**Exercise directions:** The answer must consist only of the lines from the line with "left wrist: (158, 334)" to the line with "right ankle: (76, 172)", both included, exactly as they stand below.

**Supplied data:**
##############################

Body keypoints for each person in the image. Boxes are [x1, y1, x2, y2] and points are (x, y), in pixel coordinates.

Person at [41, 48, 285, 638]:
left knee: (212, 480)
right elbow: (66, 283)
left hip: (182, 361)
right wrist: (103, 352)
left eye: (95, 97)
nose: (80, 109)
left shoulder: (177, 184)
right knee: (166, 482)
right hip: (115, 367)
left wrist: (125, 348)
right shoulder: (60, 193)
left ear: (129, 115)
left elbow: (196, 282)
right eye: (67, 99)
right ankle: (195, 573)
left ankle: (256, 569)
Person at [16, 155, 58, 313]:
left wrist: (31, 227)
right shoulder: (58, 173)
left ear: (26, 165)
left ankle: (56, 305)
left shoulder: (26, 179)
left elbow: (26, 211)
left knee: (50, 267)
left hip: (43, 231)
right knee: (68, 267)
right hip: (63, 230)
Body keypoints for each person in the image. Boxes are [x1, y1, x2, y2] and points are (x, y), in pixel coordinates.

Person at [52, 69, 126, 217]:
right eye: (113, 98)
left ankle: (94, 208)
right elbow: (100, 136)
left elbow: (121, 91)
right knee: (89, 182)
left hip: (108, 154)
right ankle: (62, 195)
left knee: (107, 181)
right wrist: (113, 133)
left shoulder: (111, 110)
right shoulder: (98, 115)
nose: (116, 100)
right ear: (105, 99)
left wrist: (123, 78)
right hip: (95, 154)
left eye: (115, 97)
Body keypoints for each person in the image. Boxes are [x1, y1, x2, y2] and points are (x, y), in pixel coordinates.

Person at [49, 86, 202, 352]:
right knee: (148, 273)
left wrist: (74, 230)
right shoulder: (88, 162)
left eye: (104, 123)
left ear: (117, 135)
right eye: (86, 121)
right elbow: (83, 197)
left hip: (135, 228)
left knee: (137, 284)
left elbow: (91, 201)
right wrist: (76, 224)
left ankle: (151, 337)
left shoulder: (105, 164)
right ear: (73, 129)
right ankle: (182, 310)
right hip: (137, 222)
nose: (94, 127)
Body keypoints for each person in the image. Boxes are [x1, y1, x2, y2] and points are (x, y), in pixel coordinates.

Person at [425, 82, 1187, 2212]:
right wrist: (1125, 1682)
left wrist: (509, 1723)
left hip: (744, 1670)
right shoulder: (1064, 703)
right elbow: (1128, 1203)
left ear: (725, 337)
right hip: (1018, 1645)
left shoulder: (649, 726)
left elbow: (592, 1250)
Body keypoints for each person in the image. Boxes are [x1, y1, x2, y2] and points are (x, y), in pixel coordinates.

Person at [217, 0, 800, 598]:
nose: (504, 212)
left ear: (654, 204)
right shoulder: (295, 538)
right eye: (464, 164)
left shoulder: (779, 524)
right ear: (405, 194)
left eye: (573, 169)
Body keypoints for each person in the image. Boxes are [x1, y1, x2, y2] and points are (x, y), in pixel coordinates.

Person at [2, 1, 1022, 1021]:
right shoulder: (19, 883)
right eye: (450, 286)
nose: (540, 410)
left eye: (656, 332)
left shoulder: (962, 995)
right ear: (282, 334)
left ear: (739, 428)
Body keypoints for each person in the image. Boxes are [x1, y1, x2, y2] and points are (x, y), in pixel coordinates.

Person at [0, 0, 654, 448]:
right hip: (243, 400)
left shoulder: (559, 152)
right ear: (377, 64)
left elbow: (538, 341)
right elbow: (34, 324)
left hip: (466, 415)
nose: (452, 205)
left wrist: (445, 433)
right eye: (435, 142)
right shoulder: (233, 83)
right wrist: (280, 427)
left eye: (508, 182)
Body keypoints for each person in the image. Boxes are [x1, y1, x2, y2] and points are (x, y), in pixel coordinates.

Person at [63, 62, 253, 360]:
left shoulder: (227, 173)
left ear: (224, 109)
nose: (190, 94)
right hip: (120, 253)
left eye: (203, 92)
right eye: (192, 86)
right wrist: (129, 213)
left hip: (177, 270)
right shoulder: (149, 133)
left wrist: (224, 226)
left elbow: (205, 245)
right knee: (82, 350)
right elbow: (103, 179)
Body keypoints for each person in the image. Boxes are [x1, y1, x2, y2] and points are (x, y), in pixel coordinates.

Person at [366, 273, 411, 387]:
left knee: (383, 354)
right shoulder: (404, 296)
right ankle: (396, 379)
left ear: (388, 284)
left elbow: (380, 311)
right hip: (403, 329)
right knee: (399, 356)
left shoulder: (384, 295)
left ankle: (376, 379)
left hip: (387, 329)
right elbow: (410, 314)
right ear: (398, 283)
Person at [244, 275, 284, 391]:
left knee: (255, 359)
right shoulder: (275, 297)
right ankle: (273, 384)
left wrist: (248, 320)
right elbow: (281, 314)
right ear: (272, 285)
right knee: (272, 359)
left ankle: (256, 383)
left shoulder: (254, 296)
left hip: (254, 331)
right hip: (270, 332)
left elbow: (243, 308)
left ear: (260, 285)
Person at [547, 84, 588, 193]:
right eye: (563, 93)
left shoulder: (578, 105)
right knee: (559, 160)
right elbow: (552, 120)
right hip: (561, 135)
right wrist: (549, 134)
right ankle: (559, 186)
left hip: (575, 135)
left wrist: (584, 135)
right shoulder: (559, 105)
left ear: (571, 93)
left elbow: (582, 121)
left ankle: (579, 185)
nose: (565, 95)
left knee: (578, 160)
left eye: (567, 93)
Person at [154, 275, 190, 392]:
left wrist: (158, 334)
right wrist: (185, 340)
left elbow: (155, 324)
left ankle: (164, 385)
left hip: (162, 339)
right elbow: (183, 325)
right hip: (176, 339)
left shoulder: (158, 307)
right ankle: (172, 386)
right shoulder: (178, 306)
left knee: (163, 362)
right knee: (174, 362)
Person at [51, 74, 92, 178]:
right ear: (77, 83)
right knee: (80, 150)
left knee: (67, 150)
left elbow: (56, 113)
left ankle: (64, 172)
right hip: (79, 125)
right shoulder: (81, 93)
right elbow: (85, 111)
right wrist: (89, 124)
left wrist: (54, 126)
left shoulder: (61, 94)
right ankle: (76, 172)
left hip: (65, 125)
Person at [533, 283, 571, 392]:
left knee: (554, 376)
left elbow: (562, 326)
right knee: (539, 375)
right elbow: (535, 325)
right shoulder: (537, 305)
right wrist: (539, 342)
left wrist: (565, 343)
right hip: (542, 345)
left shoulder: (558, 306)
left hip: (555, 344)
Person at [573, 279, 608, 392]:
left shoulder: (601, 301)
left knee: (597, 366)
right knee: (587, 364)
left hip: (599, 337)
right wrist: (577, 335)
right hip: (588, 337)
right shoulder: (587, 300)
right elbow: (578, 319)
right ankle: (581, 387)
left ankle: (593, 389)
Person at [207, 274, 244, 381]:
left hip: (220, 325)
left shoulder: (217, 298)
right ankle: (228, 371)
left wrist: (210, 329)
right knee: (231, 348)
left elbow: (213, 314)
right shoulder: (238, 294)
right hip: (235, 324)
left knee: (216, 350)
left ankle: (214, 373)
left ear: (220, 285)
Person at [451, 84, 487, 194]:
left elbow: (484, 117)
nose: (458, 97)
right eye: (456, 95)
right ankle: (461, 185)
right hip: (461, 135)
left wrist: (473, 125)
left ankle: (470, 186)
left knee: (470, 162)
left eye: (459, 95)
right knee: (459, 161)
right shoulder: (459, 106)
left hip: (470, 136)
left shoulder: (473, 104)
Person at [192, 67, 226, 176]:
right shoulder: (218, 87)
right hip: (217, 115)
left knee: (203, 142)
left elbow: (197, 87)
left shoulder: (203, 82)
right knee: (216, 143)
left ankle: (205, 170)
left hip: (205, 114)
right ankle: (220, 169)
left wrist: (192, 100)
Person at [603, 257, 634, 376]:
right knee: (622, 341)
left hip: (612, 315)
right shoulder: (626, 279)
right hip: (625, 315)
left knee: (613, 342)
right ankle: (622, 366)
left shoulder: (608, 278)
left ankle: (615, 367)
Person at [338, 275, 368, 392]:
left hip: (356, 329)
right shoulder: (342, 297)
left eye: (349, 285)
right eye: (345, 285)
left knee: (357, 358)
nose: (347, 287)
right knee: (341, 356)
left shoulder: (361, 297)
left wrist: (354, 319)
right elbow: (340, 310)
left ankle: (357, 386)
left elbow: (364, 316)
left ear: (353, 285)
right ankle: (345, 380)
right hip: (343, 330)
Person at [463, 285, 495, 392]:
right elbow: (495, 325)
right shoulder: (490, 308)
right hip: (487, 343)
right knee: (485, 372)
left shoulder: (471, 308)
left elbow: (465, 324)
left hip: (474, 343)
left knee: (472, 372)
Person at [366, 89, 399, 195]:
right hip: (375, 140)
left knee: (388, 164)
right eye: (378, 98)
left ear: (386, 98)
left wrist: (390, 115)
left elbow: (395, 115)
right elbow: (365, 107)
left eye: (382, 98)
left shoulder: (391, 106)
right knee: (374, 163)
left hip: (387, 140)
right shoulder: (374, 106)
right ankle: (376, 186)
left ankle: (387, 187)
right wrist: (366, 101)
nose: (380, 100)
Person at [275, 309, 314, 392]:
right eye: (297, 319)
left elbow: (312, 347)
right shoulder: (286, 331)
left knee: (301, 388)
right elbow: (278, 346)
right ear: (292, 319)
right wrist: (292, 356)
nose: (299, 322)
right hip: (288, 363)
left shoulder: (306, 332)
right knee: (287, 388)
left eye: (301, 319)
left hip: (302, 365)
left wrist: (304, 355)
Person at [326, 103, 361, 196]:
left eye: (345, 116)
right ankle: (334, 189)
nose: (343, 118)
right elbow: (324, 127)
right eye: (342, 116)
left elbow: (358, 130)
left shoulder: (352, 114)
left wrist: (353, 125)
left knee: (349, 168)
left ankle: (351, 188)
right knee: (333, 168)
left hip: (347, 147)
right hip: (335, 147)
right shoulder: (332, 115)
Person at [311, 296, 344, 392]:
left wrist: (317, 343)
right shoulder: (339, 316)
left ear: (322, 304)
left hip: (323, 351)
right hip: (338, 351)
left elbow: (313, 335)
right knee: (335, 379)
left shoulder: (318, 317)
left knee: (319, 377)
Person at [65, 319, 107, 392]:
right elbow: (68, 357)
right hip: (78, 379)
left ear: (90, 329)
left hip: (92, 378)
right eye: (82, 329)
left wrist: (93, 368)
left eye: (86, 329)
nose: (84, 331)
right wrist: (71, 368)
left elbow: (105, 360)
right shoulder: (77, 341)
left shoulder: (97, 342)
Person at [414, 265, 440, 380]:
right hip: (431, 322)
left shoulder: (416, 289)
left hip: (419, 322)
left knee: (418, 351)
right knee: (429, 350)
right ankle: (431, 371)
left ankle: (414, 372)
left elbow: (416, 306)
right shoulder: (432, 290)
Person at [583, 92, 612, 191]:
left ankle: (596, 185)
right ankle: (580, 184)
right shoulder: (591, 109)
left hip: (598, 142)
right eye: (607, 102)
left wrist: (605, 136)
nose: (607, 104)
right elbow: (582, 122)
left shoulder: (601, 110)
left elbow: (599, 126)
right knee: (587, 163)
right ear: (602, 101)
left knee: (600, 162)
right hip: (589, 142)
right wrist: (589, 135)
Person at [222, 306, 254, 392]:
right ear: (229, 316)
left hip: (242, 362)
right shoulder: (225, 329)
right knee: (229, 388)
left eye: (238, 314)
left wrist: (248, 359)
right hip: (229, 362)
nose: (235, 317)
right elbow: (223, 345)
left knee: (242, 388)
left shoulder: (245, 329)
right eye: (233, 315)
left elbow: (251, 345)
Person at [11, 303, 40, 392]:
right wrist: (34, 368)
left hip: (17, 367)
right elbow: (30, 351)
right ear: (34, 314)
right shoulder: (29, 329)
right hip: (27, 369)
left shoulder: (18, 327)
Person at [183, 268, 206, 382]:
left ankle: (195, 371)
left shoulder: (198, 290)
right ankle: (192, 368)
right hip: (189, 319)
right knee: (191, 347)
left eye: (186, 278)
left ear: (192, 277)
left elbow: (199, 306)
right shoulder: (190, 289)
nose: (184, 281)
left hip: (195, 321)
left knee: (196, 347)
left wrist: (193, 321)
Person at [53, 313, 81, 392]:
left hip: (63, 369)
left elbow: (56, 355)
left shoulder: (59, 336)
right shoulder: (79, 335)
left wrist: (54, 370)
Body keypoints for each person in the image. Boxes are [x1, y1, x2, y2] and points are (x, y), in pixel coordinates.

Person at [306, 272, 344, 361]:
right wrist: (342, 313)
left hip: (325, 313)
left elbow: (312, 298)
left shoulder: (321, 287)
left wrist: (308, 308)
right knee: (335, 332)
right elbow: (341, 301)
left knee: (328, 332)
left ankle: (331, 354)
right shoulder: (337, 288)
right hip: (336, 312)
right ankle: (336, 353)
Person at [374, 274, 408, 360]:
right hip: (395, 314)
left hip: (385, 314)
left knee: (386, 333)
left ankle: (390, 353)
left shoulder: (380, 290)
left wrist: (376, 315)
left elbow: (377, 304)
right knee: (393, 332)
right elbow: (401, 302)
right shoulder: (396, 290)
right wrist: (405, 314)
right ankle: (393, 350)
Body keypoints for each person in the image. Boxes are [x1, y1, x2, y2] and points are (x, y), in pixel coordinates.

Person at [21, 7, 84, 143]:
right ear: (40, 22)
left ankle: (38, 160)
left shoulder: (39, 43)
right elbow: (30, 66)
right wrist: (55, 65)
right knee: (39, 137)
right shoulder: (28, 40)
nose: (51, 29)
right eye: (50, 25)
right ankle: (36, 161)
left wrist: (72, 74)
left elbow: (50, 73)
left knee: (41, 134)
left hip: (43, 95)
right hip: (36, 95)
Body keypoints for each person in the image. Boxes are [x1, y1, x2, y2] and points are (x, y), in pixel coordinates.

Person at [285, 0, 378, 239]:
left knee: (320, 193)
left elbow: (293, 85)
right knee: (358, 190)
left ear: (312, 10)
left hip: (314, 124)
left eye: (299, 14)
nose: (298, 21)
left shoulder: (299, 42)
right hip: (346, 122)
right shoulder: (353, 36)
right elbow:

##############################

**Solution for this exercise:**
left wrist: (158, 334)
right wrist: (185, 340)
left elbow: (155, 324)
left ankle: (164, 385)
left hip: (162, 339)
right elbow: (183, 325)
right hip: (176, 339)
left shoulder: (158, 307)
right ankle: (172, 386)
right shoulder: (178, 306)
left knee: (163, 362)
right knee: (174, 362)
Person at [51, 74, 92, 178]:
right ear: (77, 83)
right knee: (80, 150)
left knee: (67, 150)
left elbow: (56, 113)
left ankle: (64, 172)
right hip: (79, 125)
right shoulder: (81, 93)
right elbow: (85, 111)
right wrist: (89, 124)
left wrist: (54, 126)
left shoulder: (61, 94)
right ankle: (76, 172)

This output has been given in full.